Sherlock, quello è un bambino! È mio... nostro... quello è
nostro... –
Ah,
ma certo! John Hamish Watson e la sua romantica visione di una vita
nascente, certamente influenzata da una rigorosa educazione borghese,
concretizzata razionalmente dagli studi in medicina e solidificata
senza appello dagli “orrori della guerra”.
–
Oh, ti prego! –
Sherlock fece una smorfia di compatimento – E poi, John? Cosa
farai, mi chiederai di sposarti? –
Il
suo volto, se possibile, s'indurì ulteriormente. Sherlock provò per
un momento ad immedesimarsi in lui, nella sua claustrofobica
mentalità, e a chiedersi quale repulsione dovesse provare il suo
tenero animo nel sentirgli fare dell'ironia su una questione di tale
importanza. Se lo figurava bene, Sherlock. Ma non si sforzò di
provare la minima empatia in merito. Era molto più facile affrontare
John e i suoi bigotti scrupoli degradandoli in quel modo, piuttosto
che ammettere che almeno in parte avesse ragione.
–
Sei un uomo d'onore,
dopotutto, e vorrai rimediare certamente all'“oltraggio”.

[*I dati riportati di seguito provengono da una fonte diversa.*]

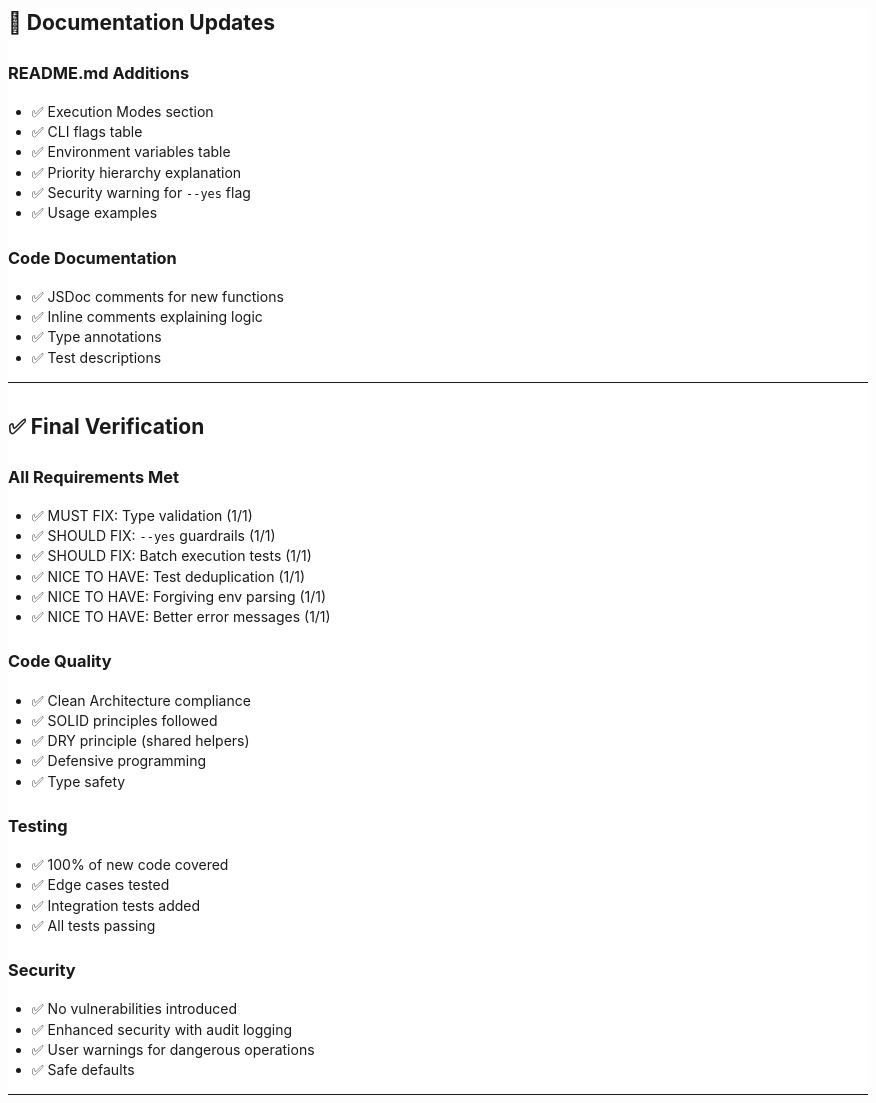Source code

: ## 📝 Documentation Updates

### README.md Additions
- ✅ Execution Modes section
- ✅ CLI flags table
- ✅ Environment variables table
- ✅ Priority hierarchy explanation
- ✅ Security warning for `--yes` flag
- ✅ Usage examples

### Code Documentation
- ✅ JSDoc comments for new functions
- ✅ Inline comments explaining logic
- ✅ Type annotations
- ✅ Test descriptions

---

## ✅ Final Verification

### All Requirements Met
- ✅ MUST FIX: Type validation (1/1)
- ✅ SHOULD FIX: `--yes` guardrails (1/1)
- ✅ SHOULD FIX: Batch execution tests (1/1)
- ✅ NICE TO HAVE: Test deduplication (1/1)
- ✅ NICE TO HAVE: Forgiving env parsing (1/1)
- ✅ NICE TO HAVE: Better error messages (1/1)

### Code Quality
- ✅ Clean Architecture compliance
- ✅ SOLID principles followed
- ✅ DRY principle (shared helpers)
- ✅ Defensive programming
- ✅ Type safety

### Testing
- ✅ 100% of new code covered
- ✅ Edge cases tested
- ✅ Integration tests added
- ✅ All tests passing

### Security
- ✅ No vulnerabilities introduced
- ✅ Enhanced security with audit logging
- ✅ User warnings for dangerous operations
- ✅ Safe defaults

---
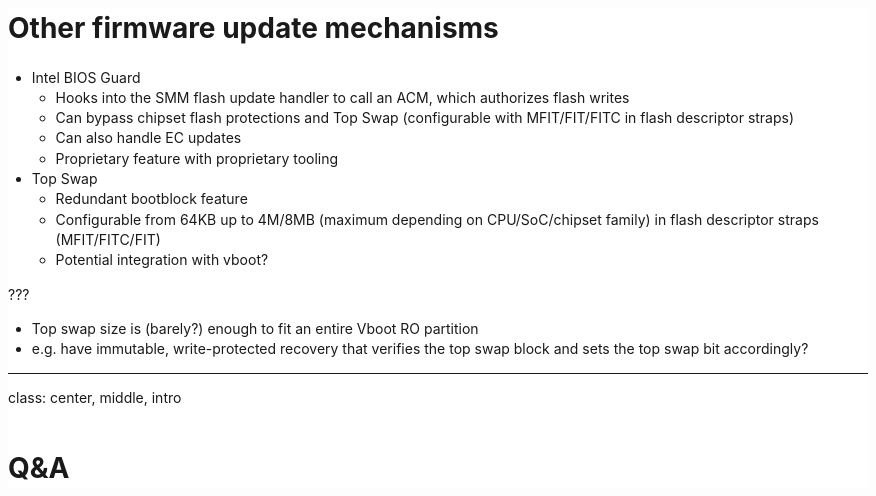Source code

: 
# Other firmware update mechanisms

- Intel BIOS Guard
  - Hooks into the SMM flash update handler to call an ACM, which authorizes
    flash writes
  - Can bypass chipset flash protections and Top Swap (configurable with
    MFIT/FIT/FITC in flash descriptor straps)
  - Can also handle EC updates
  - Proprietary feature with proprietary tooling
- Top Swap
  - Redundant bootblock feature
  - Configurable from 64KB up to 4M/8MB (maximum depending on CPU/SoC/chipset
    family) in flash descriptor straps (MFIT/FITC/FIT)
  - Potential integration with vboot?

???

- Top swap size is (barely?) enough to fit an entire Vboot RO partition
- e.g. have immutable, write-protected recovery that verifies the top swap block
  and sets the top swap bit accordingly?

---

class: center, middle, intro

# Q&A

Purtroppo mamma non avrà la gioia di vedermi in bianco, ma le spose
col pancione sono sempre così dolci... e poi tra
qualche mese potrà consolarsi con il nipotino. O nipotina?
Dovremmo iniziare a pensare al nome, John. Uno che stia bene con i
nostri cognomi, ovviamente. A proposito, non ho intenzione di
rinunciare al mio. Potremmo adottare quello doppio... Holmes-Watson,
Watson-Holmes... il secondo suona meglio, sì. Ottimo. – Sherlock
interruppe quel monologo stillante gratuita crudeltà – Che c'è?
Perché quella faccia? Sei tu che vuoi giocare alla famigliola
felice, John. –
John
era a mezzo metro da lui, eppure appariva lontanissimo. Sherlock
scoprì, con improvviso e inaspettato dolore, che non gli piaceva.
–
Lo sai, Sherlock,
hai ragione. – il suo sguardo avrebbe potuto farlo a pezzi – Le
parole sono importanti. –
Così
importanti che quella frase restò sospesa nell'aria asettica del
laboratorio e nella mente turbata di Sherlock, virgole e punti
compresi, anche dopo che John uscì a grandi passi da lì, portando
lontano da lui quello sguardo insostenibile.